Pour l’ancien président libanais Michel Sleiman, le LIban est entré dans un tunnel obscur et il convient de serrer les rangs pour s'en sortir

Le rédacteur en chef du journal libanais Al Akhabar, Pierre Abi Saab, estime pour sa part que l'Arabie Saoudite a entamé sa stratégie pour la destabilisation du Liban. Soit. Mais ca ne sera pas la première guerre que les Al Saoud perdront. Celle-ci sera coûteuse pour tous"

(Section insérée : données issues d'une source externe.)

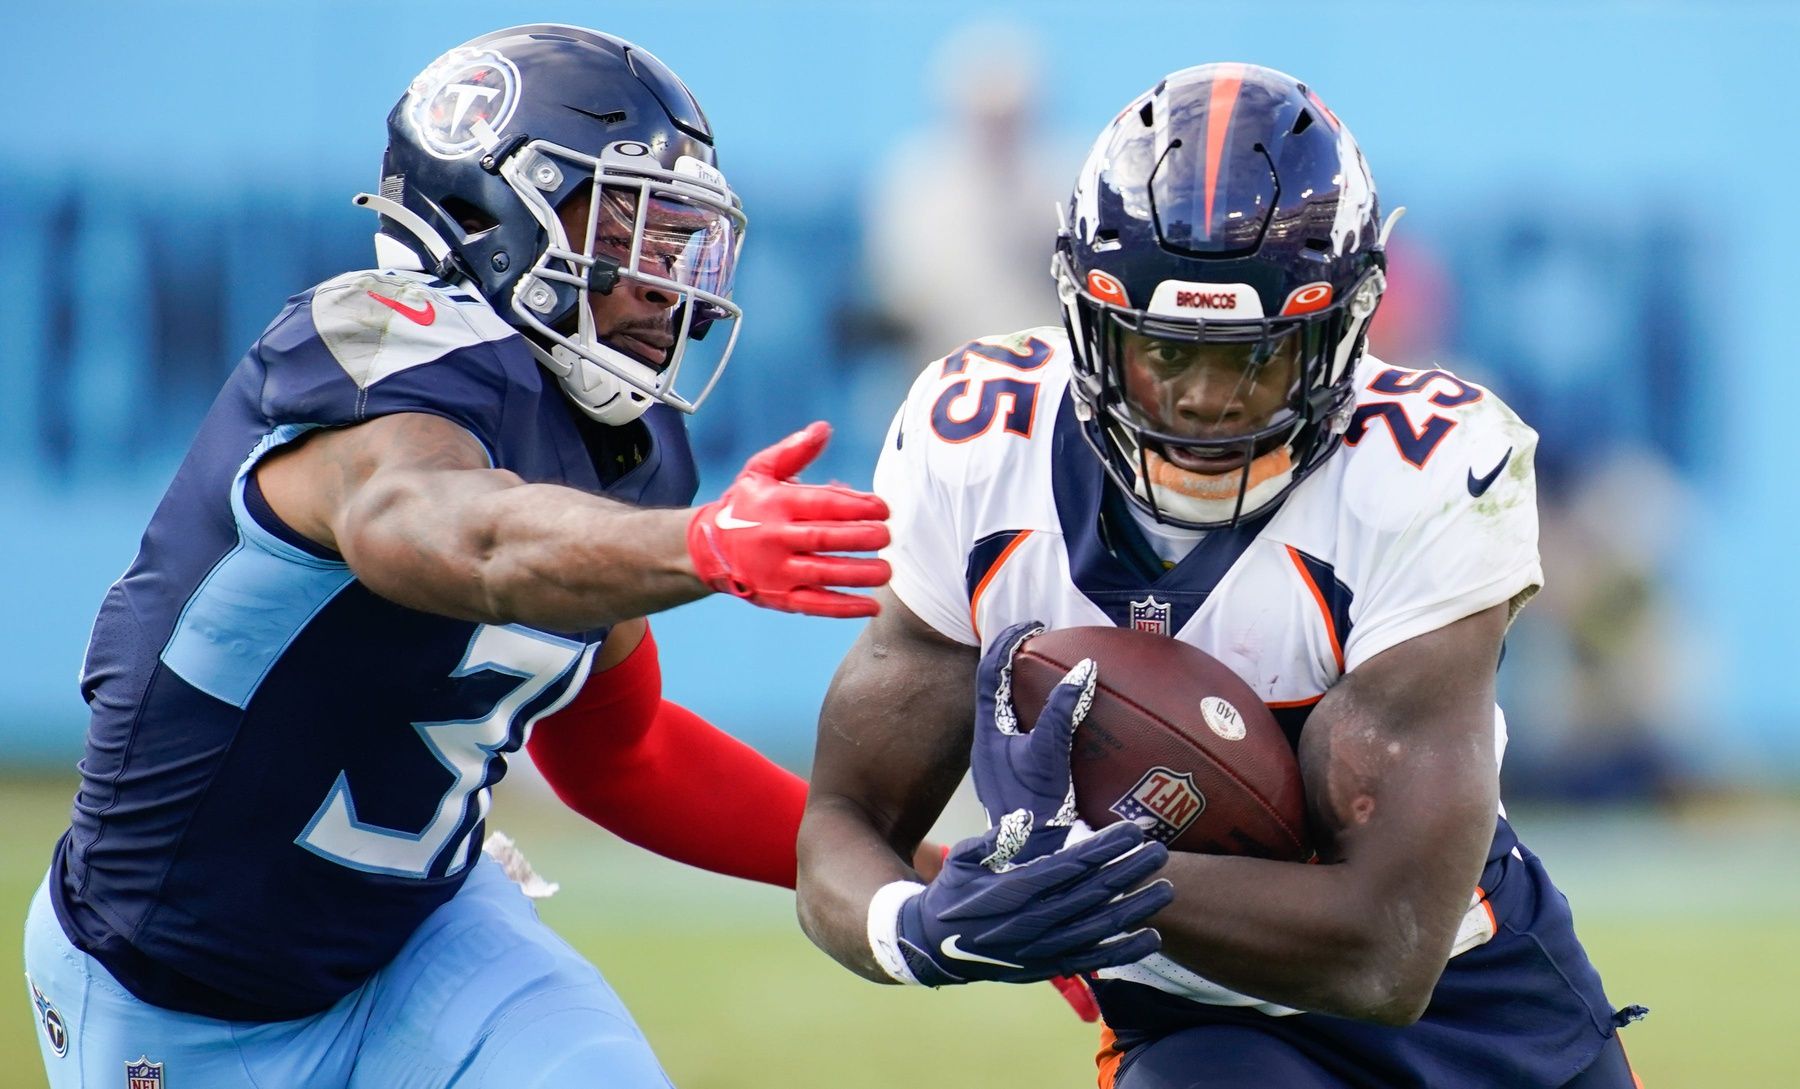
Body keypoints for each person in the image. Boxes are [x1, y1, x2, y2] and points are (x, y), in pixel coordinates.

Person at [22, 24, 894, 1088]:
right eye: (625, 227)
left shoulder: (623, 447)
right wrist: (700, 544)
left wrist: (908, 877)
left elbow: (623, 753)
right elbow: (445, 529)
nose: (663, 283)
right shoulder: (372, 350)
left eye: (677, 241)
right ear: (489, 214)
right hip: (173, 994)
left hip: (427, 937)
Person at [795, 64, 1647, 1088]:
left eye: (1254, 360)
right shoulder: (977, 445)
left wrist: (1078, 878)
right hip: (1198, 1029)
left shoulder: (1427, 472)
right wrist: (918, 929)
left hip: (1482, 1014)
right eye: (1162, 351)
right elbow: (844, 824)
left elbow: (1387, 951)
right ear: (1086, 317)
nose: (1202, 401)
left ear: (1343, 328)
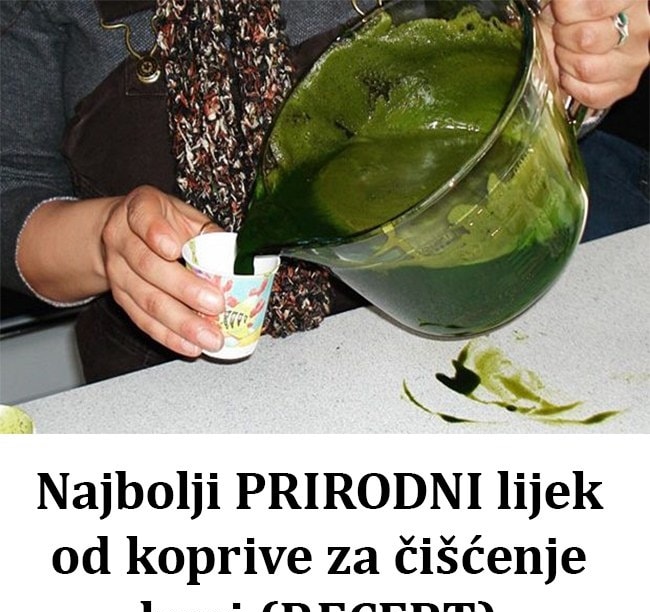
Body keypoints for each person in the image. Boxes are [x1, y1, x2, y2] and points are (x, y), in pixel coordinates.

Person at [1, 0, 649, 384]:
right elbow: (12, 194)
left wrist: (588, 52)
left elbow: (528, 59)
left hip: (478, 323)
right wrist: (104, 240)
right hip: (175, 395)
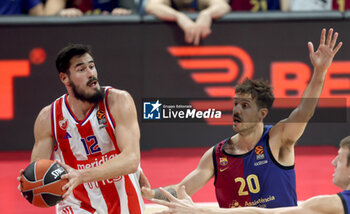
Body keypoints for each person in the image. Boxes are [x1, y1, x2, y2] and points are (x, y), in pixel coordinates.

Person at [142, 28, 343, 208]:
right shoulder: (217, 155)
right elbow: (181, 190)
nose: (236, 110)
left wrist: (319, 71)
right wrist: (151, 193)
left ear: (262, 114)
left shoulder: (277, 139)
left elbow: (304, 111)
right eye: (235, 104)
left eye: (245, 106)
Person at [18, 44, 148, 213]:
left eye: (92, 67)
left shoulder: (118, 101)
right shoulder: (48, 117)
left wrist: (81, 176)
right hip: (76, 204)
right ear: (65, 78)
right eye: (81, 69)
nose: (91, 73)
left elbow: (131, 159)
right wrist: (30, 182)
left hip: (123, 199)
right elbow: (38, 169)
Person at [151, 135, 350, 214]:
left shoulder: (333, 204)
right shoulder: (216, 154)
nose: (333, 162)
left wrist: (199, 212)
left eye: (339, 158)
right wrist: (149, 194)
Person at [145, 0, 231, 46]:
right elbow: (152, 6)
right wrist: (178, 16)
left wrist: (207, 14)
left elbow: (222, 6)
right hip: (167, 44)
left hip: (210, 45)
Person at [44, 0, 136, 17]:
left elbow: (133, 12)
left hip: (109, 36)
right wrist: (61, 13)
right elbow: (48, 17)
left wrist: (124, 12)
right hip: (73, 39)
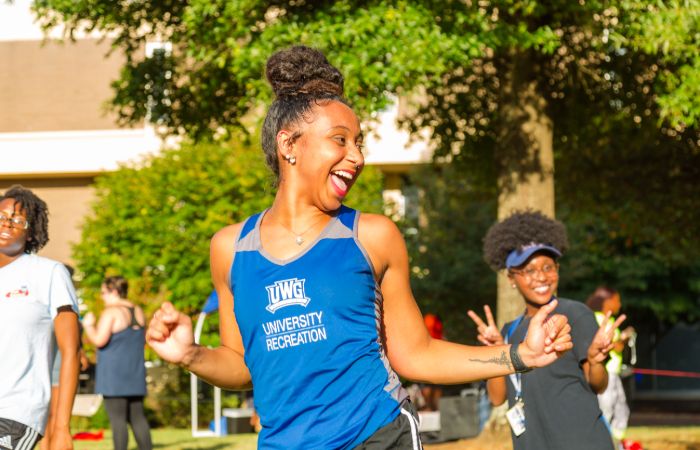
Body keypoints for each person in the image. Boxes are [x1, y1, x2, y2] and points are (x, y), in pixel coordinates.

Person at [146, 45, 574, 449]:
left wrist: (519, 354)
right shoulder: (230, 249)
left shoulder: (372, 236)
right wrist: (190, 354)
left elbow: (416, 355)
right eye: (340, 140)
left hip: (380, 434)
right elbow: (242, 366)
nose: (357, 157)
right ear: (288, 145)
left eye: (359, 142)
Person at [468, 211, 625, 450]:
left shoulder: (575, 314)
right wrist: (496, 350)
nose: (541, 276)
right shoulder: (509, 332)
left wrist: (595, 362)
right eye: (529, 270)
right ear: (512, 278)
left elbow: (598, 385)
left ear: (558, 269)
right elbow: (497, 398)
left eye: (548, 267)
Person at [0, 185, 80, 450]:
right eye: (1, 216)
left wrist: (61, 429)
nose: (7, 223)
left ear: (31, 230)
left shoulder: (50, 273)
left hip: (16, 412)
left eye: (18, 219)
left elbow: (71, 352)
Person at [82, 276, 152, 450]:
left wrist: (88, 325)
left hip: (114, 376)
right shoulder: (138, 311)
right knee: (138, 417)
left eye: (104, 292)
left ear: (114, 291)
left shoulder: (111, 313)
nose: (102, 296)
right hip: (135, 373)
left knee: (118, 421)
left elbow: (99, 340)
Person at [586, 286, 635, 445]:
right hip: (604, 374)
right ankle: (603, 443)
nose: (619, 304)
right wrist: (624, 338)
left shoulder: (609, 320)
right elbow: (612, 346)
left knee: (621, 408)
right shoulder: (599, 319)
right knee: (606, 411)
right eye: (617, 300)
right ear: (607, 301)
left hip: (613, 373)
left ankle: (616, 443)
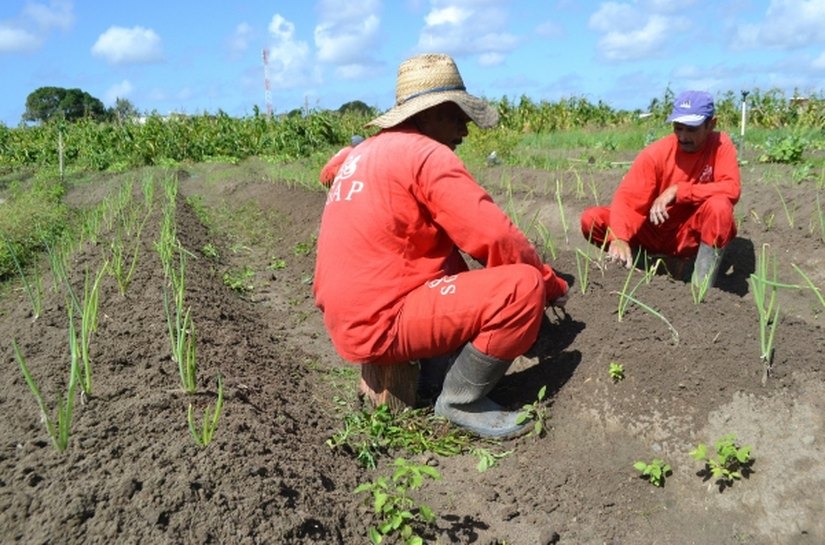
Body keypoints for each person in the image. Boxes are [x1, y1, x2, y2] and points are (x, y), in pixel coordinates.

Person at [313, 53, 569, 438]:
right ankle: (460, 400)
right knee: (521, 289)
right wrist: (549, 285)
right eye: (457, 116)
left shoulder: (362, 153)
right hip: (380, 321)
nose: (464, 131)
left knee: (443, 253)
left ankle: (435, 370)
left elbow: (329, 171)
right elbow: (495, 237)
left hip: (345, 313)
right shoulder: (427, 155)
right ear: (431, 112)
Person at [579, 90, 741, 289]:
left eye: (691, 129)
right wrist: (619, 238)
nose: (683, 136)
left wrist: (679, 191)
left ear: (711, 124)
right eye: (677, 128)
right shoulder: (655, 154)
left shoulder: (721, 145)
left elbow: (731, 189)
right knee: (592, 219)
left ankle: (700, 288)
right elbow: (628, 200)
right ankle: (644, 267)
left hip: (685, 235)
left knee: (720, 207)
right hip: (652, 232)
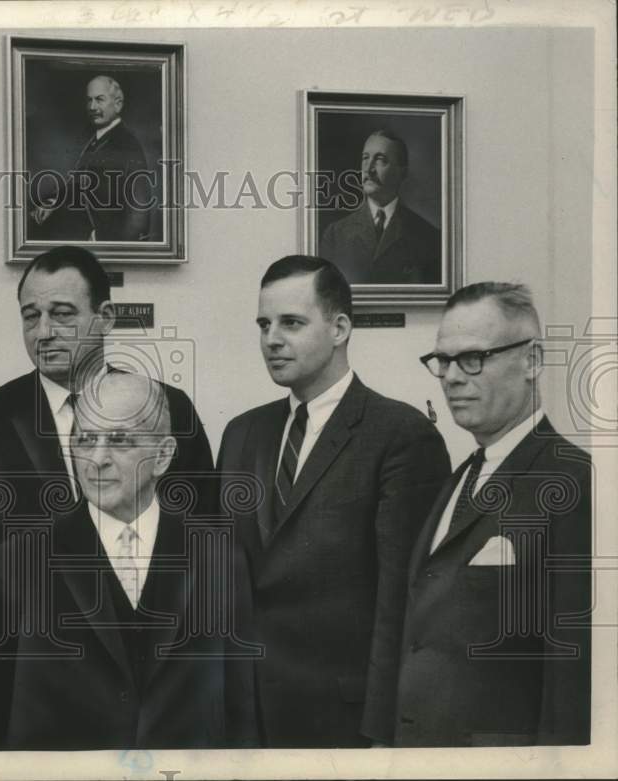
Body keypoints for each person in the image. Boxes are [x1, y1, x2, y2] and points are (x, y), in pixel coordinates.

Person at [0, 245, 214, 715]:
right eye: (30, 316)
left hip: (154, 661)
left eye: (62, 314)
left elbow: (202, 530)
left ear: (105, 317)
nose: (43, 332)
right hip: (36, 668)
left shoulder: (169, 406)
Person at [216, 255, 450, 747]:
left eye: (291, 323)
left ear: (340, 327)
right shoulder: (242, 433)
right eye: (264, 324)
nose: (271, 339)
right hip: (242, 720)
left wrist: (385, 733)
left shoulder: (400, 435)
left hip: (344, 724)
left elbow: (403, 601)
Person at [0, 373, 248, 749]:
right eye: (85, 439)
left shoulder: (220, 557)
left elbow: (242, 711)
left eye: (119, 440)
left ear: (163, 455)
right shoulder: (15, 563)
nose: (96, 459)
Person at [395, 282, 591, 746]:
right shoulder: (460, 476)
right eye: (442, 361)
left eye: (473, 358)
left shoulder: (575, 483)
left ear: (532, 361)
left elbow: (574, 680)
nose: (452, 377)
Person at [30, 75, 153, 242]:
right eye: (89, 100)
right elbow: (79, 182)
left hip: (104, 243)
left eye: (99, 100)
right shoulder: (97, 139)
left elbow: (139, 210)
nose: (92, 107)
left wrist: (104, 239)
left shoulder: (127, 143)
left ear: (118, 104)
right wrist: (52, 202)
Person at [320, 129, 441, 285]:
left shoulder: (429, 237)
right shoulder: (334, 235)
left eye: (381, 159)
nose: (368, 169)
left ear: (402, 172)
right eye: (365, 158)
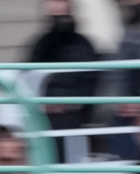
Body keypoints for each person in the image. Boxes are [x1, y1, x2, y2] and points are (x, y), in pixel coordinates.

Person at [25, 0, 102, 132]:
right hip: (45, 109)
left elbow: (90, 81)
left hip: (74, 111)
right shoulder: (41, 44)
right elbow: (29, 76)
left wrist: (69, 104)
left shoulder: (83, 45)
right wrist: (44, 103)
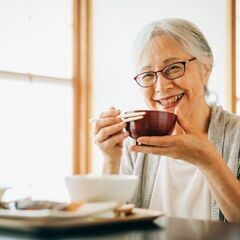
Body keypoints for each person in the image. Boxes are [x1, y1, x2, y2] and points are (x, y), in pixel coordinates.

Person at [92, 18, 240, 222]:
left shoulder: (237, 134)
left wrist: (209, 162)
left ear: (206, 69)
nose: (161, 87)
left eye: (173, 68)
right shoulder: (134, 142)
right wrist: (111, 159)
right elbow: (107, 224)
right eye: (148, 75)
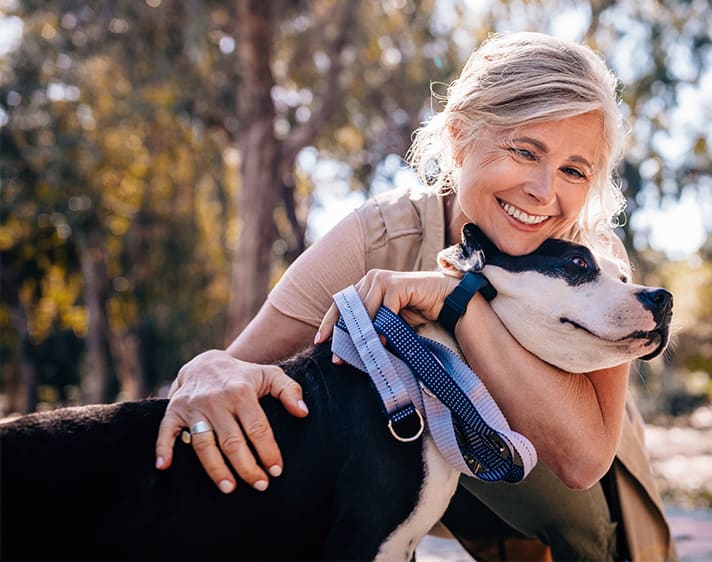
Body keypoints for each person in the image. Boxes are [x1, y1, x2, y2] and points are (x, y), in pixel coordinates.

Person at [155, 31, 677, 562]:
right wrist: (206, 371)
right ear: (459, 136)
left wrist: (457, 300)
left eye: (573, 170)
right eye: (525, 151)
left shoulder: (596, 262)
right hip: (410, 469)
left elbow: (582, 461)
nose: (544, 192)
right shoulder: (381, 236)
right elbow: (234, 368)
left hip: (564, 503)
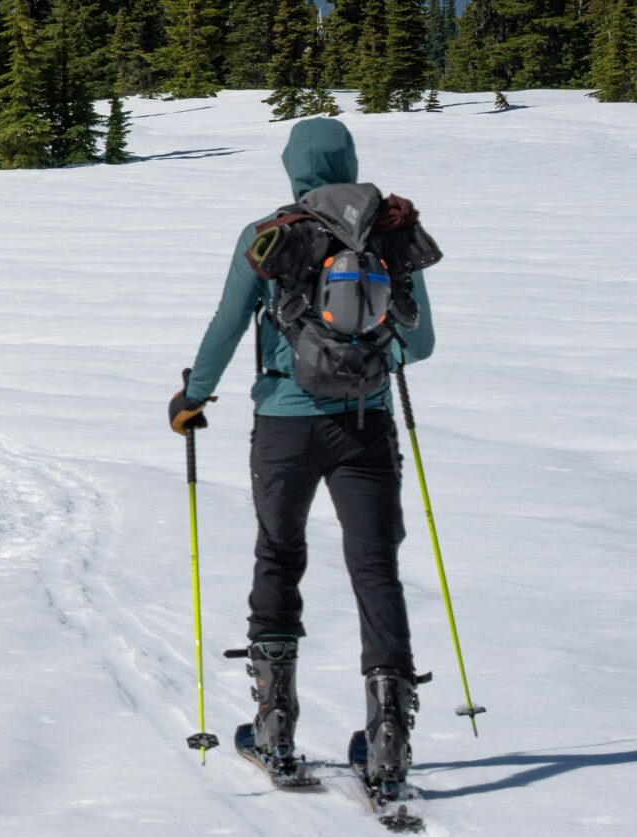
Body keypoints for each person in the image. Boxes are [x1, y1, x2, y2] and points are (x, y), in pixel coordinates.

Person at [164, 117, 435, 785]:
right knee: (376, 568)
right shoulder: (390, 230)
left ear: (293, 168)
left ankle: (274, 725)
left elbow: (228, 326)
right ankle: (390, 740)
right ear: (349, 160)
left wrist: (191, 396)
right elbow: (420, 344)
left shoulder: (269, 235)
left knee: (279, 553)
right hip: (366, 423)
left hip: (284, 425)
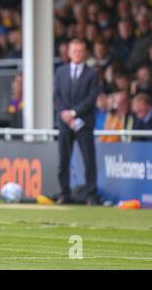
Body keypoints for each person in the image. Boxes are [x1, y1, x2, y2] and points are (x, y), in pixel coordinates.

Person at [53, 39, 99, 206]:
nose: (78, 54)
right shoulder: (61, 72)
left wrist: (74, 113)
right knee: (63, 160)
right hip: (64, 123)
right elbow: (57, 96)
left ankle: (92, 195)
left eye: (81, 51)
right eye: (75, 51)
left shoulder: (92, 73)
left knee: (89, 160)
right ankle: (64, 193)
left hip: (84, 123)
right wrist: (65, 114)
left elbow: (92, 98)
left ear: (85, 53)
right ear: (69, 52)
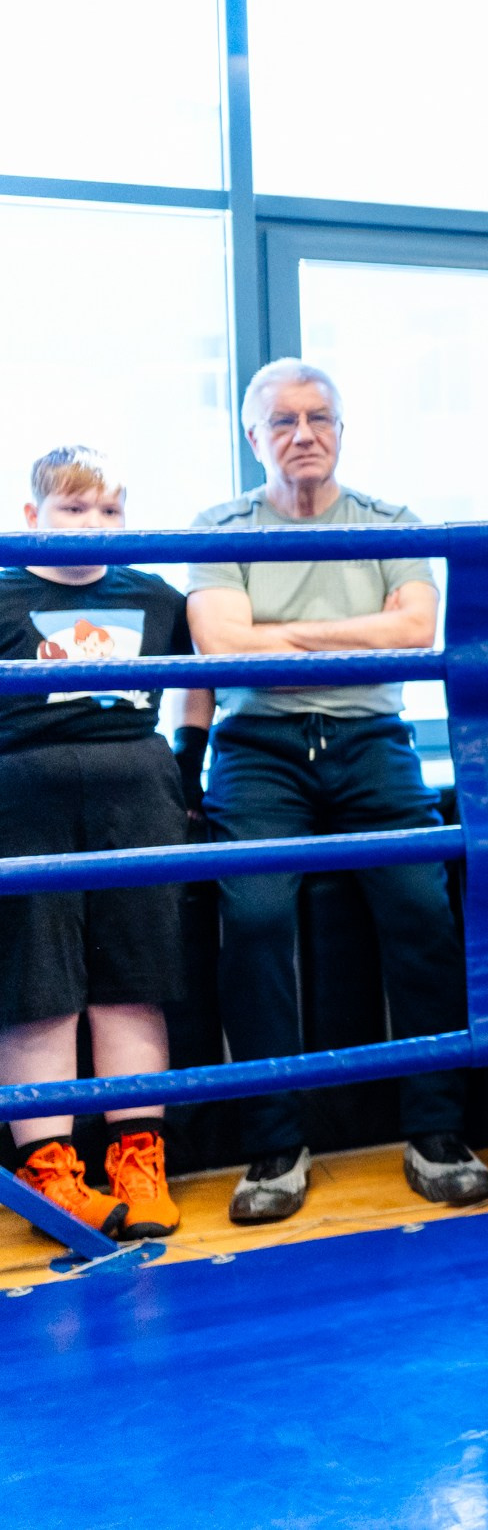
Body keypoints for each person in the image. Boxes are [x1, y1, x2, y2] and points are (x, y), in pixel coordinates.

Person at [186, 359, 488, 1224]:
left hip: (370, 740)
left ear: (342, 429)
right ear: (253, 438)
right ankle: (276, 1145)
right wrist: (342, 641)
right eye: (281, 422)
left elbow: (413, 632)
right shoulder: (219, 523)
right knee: (250, 918)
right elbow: (220, 645)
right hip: (258, 748)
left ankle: (436, 1133)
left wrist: (278, 637)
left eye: (319, 417)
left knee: (423, 911)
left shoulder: (391, 520)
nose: (303, 434)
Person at [0, 447, 202, 1241]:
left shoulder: (154, 595)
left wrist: (187, 758)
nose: (93, 524)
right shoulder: (3, 587)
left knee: (134, 975)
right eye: (74, 509)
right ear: (33, 517)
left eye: (109, 510)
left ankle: (137, 1155)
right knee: (36, 981)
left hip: (136, 787)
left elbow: (201, 675)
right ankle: (49, 1164)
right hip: (23, 790)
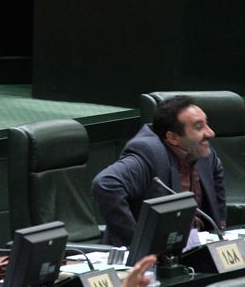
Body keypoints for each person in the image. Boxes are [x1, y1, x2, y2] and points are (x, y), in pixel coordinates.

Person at [92, 95, 226, 246]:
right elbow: (105, 184)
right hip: (156, 253)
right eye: (198, 127)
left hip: (197, 246)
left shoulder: (202, 152)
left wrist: (221, 225)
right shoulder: (149, 153)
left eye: (206, 124)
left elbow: (217, 174)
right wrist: (136, 243)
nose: (210, 133)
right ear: (173, 137)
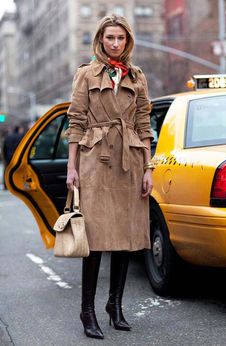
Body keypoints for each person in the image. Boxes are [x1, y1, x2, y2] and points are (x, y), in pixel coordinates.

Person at [66, 14, 154, 340]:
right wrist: (71, 168)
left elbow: (144, 124)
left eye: (120, 38)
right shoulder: (86, 75)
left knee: (125, 238)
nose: (115, 43)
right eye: (109, 38)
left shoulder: (137, 76)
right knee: (95, 239)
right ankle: (87, 310)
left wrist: (149, 168)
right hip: (95, 160)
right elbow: (75, 121)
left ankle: (114, 306)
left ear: (127, 41)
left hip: (129, 161)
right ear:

Pour le rédacteur en chef de Beirutpress, Ghassan Jawad, affirme que "l'Arabie va mener sa dernière bataille au Liban" et qu'il "serait honteux d'accepter d'être gouverné par la "marionnette" qu'est Saad Hariri.

L'homme politique et parlementaire Walid Joumblatt préfère, quant à lui, tourner en dérision les "craintes" de Hariri pour sa vie. Il rappellera, dans ce sens, au "réfugié" au royaume wahabbite le verset coranique affirmant que la mort peut nous rattraper même dans les palais les plus fortifiés.

Beaucoup d'internautes libanais s'interrogent sur le choix du lieu de la démission et son sens. D'autres s'intérrogent même si Saad Hariri n'était pas en "résidence surveillée"

Cette démission-surprise annoncée depuis Ryad est sans nulle doute imposée par l'Arabie Saoudite. Dans sa guerre ouverte avec l'Iran, Ryad augmente la pression sur un pays arabe dont la fragilité ne peut supporter le poids des jeux géopolitiques dans la région.